Este piloto es un escenario de articulación entre el Estado, la empresa privada, la academia y organizaciones de la sociedad civil que trabajan por el fortalecimiento y la generación de oportunidades para las organizaciones sociales. En ese sentido, un grupo de empresas y emprendimiento inició la primera de tres fases, que es la caracterización de sus niveles de cumplimiento en temas de Conducta Empresarial Responsable.

Los municipios priorizados para el desarrollo de este proyecto fueron Alejandría, Guarne, Guatapé, Marinilla, Rionegro, San Carlos, Santuario, San Francisco, San Rafael y San Vicente.

El Consejero Presidencial para los Derechos Humanos, Jefferson Mena, se refirió a esta iniciativa como “un primer paso que es muy importante, donde podemos seguir avanzando en esta mesa construyendo empresa, gobierno departamental y gobierno nacional, y definitivamente tiene que redundar en beneficio de la comunidad, los emprendimientos y las empresas del Oriente”.

Por su parte, la directora de la Corporación Empresarial del Oriente antioqueño, Carolina González Tabares, destacó cómo este “se integra a lo que venimos haciendo desde hace muchos años con programas de responsabilidad social creados por los empresarios. Hoy queremos profundizar en el respeto por los derechos humanos, para que vivamos mejor este concepto, que sea más tangible para nosotros aplicar su cumplimiento en nuestro día a día, ya sea como directivos o como colaboradores”.

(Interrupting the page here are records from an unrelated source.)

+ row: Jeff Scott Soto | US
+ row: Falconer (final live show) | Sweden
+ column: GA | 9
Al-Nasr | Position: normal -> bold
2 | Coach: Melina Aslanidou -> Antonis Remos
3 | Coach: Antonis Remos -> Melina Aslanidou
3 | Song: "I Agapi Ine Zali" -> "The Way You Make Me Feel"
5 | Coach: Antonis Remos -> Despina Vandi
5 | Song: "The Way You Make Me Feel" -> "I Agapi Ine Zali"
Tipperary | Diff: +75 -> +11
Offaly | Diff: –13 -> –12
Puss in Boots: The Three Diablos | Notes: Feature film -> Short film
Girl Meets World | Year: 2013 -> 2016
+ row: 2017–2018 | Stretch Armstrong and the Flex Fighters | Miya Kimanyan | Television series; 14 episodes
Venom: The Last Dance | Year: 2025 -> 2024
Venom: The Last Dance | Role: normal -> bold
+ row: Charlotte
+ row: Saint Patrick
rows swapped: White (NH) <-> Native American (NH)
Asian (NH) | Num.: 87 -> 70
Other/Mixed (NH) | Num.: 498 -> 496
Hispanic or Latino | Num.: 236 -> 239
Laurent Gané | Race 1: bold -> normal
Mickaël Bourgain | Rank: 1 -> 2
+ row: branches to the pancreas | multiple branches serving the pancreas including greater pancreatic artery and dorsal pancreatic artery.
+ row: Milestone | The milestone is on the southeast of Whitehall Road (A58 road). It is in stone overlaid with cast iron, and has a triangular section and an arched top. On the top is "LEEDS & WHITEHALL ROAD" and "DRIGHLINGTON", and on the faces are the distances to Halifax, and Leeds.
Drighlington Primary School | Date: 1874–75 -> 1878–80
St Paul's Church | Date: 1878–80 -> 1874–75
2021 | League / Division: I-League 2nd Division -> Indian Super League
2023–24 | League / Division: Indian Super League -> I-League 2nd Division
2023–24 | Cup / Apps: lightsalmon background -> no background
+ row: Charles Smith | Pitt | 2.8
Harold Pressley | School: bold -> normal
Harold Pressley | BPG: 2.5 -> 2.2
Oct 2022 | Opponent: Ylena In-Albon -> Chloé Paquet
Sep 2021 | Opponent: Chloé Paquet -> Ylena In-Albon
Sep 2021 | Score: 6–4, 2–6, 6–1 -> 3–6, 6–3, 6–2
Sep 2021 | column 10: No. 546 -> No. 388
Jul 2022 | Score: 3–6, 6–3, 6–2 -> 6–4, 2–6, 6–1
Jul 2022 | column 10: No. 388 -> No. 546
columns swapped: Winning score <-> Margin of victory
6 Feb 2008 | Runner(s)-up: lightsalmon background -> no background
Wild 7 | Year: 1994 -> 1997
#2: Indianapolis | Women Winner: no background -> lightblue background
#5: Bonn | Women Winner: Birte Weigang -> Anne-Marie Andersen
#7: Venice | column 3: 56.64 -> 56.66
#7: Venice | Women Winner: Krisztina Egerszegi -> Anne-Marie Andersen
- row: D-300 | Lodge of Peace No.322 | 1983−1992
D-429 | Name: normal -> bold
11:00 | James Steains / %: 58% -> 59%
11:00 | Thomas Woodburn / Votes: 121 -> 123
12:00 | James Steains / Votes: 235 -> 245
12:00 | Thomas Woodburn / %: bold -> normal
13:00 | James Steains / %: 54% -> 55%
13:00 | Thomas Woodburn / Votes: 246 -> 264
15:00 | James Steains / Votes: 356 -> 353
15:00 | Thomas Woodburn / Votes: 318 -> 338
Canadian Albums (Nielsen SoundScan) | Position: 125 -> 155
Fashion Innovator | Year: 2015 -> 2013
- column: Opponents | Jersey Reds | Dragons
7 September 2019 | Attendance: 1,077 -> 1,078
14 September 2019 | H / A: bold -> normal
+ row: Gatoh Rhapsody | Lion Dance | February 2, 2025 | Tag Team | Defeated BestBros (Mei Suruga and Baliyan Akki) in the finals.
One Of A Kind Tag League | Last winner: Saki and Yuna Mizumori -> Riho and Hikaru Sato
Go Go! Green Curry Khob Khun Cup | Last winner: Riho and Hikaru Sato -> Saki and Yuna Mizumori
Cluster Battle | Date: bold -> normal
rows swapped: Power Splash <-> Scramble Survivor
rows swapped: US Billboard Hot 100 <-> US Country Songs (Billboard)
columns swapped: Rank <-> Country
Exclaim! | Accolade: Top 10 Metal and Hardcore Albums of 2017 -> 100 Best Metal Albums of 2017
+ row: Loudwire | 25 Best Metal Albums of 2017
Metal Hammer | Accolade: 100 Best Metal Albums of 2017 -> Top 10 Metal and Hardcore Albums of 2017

La secretaria de Participación y Cultura Ciudadana, Katherine Velásquez Silva, declaró que “este es un reto gigante que nos hace seguir tendiendo los puentes para unir la academia con el Estado, las bases sociales y el sector productivo, para que haya cada vez más empresas formadas en la cultura de la defensa de los Derechos Humanos, y también para dejar instaladas unas condiciones para que estos procesos poderosísimos no dependan del Estado en un futuro sino que, queden implantados en la sociedad y tengan continuidad y vida propia”.

Este es un espacio de formación en derechos humanos para generar capacidades que apunten a un desarrollo económico, social y ambiental responsable y sostenible en el territorio.